Arguably the most unpleasant and least empathetically understood periods in the life of people in government positions are known as the “lame duck” session. This is the time after a person’s replacement has been hired but before the new official takes office. Not much longer than a couple months compose this period. Of course, most politicians are lame ducks in that they aren’t very exciting and are odd people to have chosen such a path for their lives. But, the technical lameness of these ducks refers to their inability to cause any change in their remaining time, rendering them rather powerless. While this experience seems distantly tucked away in state and national capitals, as we go through life, similar lame duck phases come and go with the tidal advances and regressions through which many people in our society undoubtedly go.

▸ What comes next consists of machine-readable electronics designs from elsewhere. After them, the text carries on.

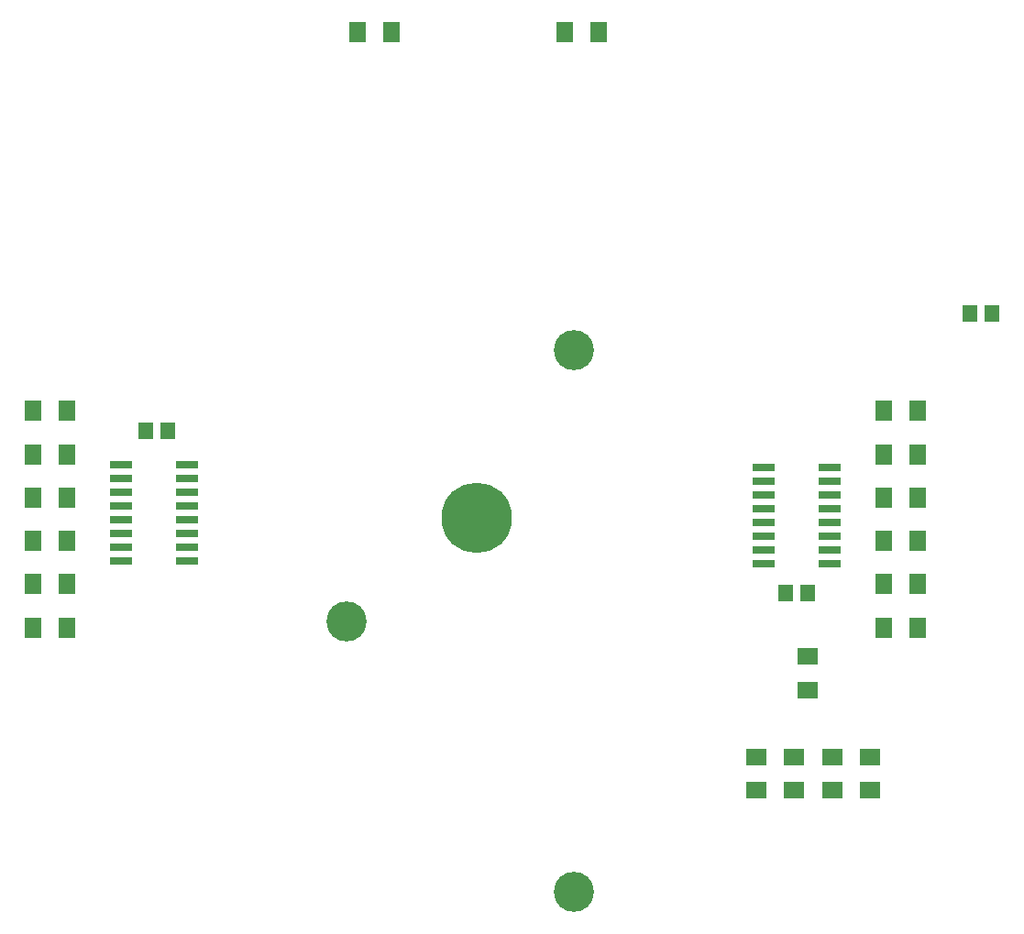
<source format=gtp>
G04 MADE WITH FRITZING*
G04 WWW.FRITZING.ORG*
G04 DOUBLE SIDED*
G04 HOLES PLATED*
G04 CONTOUR ON CENTER OF CONTOUR VECTOR*
%ASAXBY*%
%FSLAX23Y23*%
%MOIN*%
%OFA0B0*%
%SFA1.0B1.0*%
%ADD10C,0.255905*%
%ADD11C,0.145669*%
%ADD12R,0.074803X0.062992*%
%ADD13R,0.055118X0.059055*%
%ADD14R,0.080000X0.026000*%
%ADD15R,0.062992X0.074803*%
%LNPASTEMASK1*%
G90*
G70*
G54D10*
X1965Y1971D03*
G54D11*
X2319Y2582D03*
X1492Y1597D03*
X2319Y613D03*
G54D12*
X3394Y981D03*
X3394Y1103D03*
X3256Y981D03*
X3256Y1103D03*
X3118Y981D03*
X3118Y1103D03*
X2980Y981D03*
X2980Y1103D03*
X3168Y1346D03*
X3168Y1468D03*
G54D13*
X841Y2290D03*
X760Y2290D03*
X3087Y1699D03*
X3168Y1699D03*
G54D14*
X670Y2167D03*
X670Y2117D03*
X670Y2067D03*
X670Y2017D03*
X670Y1967D03*
X670Y1917D03*
X670Y1867D03*
X670Y1817D03*
X912Y1817D03*
X912Y1867D03*
X912Y1917D03*
X912Y1967D03*
X912Y2017D03*
X912Y2067D03*
X912Y2117D03*
X912Y2167D03*
G54D15*
X3445Y2361D03*
X3567Y2361D03*
X473Y1573D03*
X351Y1573D03*
X3445Y2203D03*
X3567Y2203D03*
X473Y1731D03*
X351Y1731D03*
X3445Y2046D03*
X3567Y2046D03*
X473Y1888D03*
X351Y1888D03*
X473Y2046D03*
X351Y2046D03*
X3445Y1888D03*
X3567Y1888D03*
X3445Y1731D03*
X3567Y1731D03*
X473Y2203D03*
X351Y2203D03*
X3445Y1573D03*
X3567Y1573D03*
X473Y2361D03*
X351Y2361D03*
G54D14*
X3249Y1806D03*
X3249Y1856D03*
X3249Y1906D03*
X3249Y1956D03*
X3249Y2006D03*
X3249Y2056D03*
X3249Y2106D03*
X3249Y2156D03*
X3007Y2156D03*
X3007Y2106D03*
X3007Y2056D03*
X3007Y2006D03*
X3007Y1956D03*
X3007Y1906D03*
X3007Y1856D03*
X3007Y1806D03*
G54D13*
X3758Y2715D03*
X3839Y2715D03*
G54D15*
X1654Y3739D03*
X1532Y3739D03*
X2284Y3739D03*
X2406Y3739D03*
G04 End of PasteMask1*
M02*
</source>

The last few months of my final spring semester at JCU are assailing with innumerable new scenarios which I had never before considered would be issues in the closing months of college. In a couple weeks, The Carroll News staff will vote a new editor in chief into his or her position. Coinciding with this change will be the appointment of a managing editor and new section editors taking charge of each part of the newspaper in the footsteps of the graduating seniors.
Having held the position of assistant and editor of the Op/Ed and Editorial sections longer than anyone of the past six years (to my knowledge), it’s unsettling to ponder the time when I will no longer oversee every word put on pages 17, 18 and 19 of the paper; a time when I won’t have to press my mind for ideas every week on what topic to write 600 to 800 words of a column that will most likely be read by very few. In four weeks and two columns, the moustached columnist picture will lose its personal context and be stowed away in the archive bins and file cabinets of the other issues of the past 88 years.
A situation more immediate and persistent, repeatedly kicking me in the face with its energy legs at least once a week for the past several months is the lame duck circumstance of my collegiate running career. The freshman distance squad we brought in at the beginning of the year came into college with faster times in some distances than I had achieved in my three more years of experience. At the Indoor OAC Championships this past weekend, our team’s second-place finish was enabled by many points scored by freshmen and sophomores on the team, while I earned zero.
Aside from quantitatively based achievements, there is no “next year” to which my current training will contribute a strength base. Surely, I can continue to race my entire life. But, nothing will ever be like being on a collegiate team and aspiring to qualify for the national championship or, as I call it, “the great dance.” There are two months left of collegiate racing, and, like congressional or presidential counterparts, there doesn’t seem to be much time to fully harness the benefits from the training I do from now on. Each day, I see sprightly springiness in their legs, untarnished by years of perhaps too much unilateral mileage and too little quick-twitch quality.
Neither of these situations bring about fear for the future of either organization. The Op/Ed and Editorial sections will most likely be left in the quick-learning and creatively capable hands of Grace Kaucic (who I see grow more adept with each issue) and the established skills of Clara Richter, upon her return from Ireland. The cross country and track programs now have runners whose talents exceed those of the current seniors two-fold. There are a handful of young-guns, like junior Chuck Mulé, sophomores Johnny Honkala, Tadgh Karski and John Cameron and freshmen Pat O’Brien and Matt Chojnacki, who have many times the focus and drive I have and are more capable of redeeming my vacant captainship at the end of this season than I was when first acquiring it.
Assuredly, such experiences are likely to reoccur later in life when on the job I train a young kid, fresh out of college for the job I might have held for years. Technology will most likely advance without minding the people it’s leaving in its wake, struggling to keep up in their older years.
What is one supposed to think of being replaced, of the world moving on without them? Of this, I am not certain. One begins to question the purpose of their life and things toward which he or she has striven. Perhaps the only comfort to be gained from being superseded is the role one has had in advancing the situation that person leaves behind. The Op/Ed and Editorial sections have gotten more precise and tenacious in its commentary than in years past. The JCU cross country and track and field teams have grown from a bunch of goons in gold to a formidable force in the conference, region and nation.
Though I feel my relevance in the JCU community is being rapidly phased out, I feel that I leave it at a better point than it was when I came in and in better hands than my own.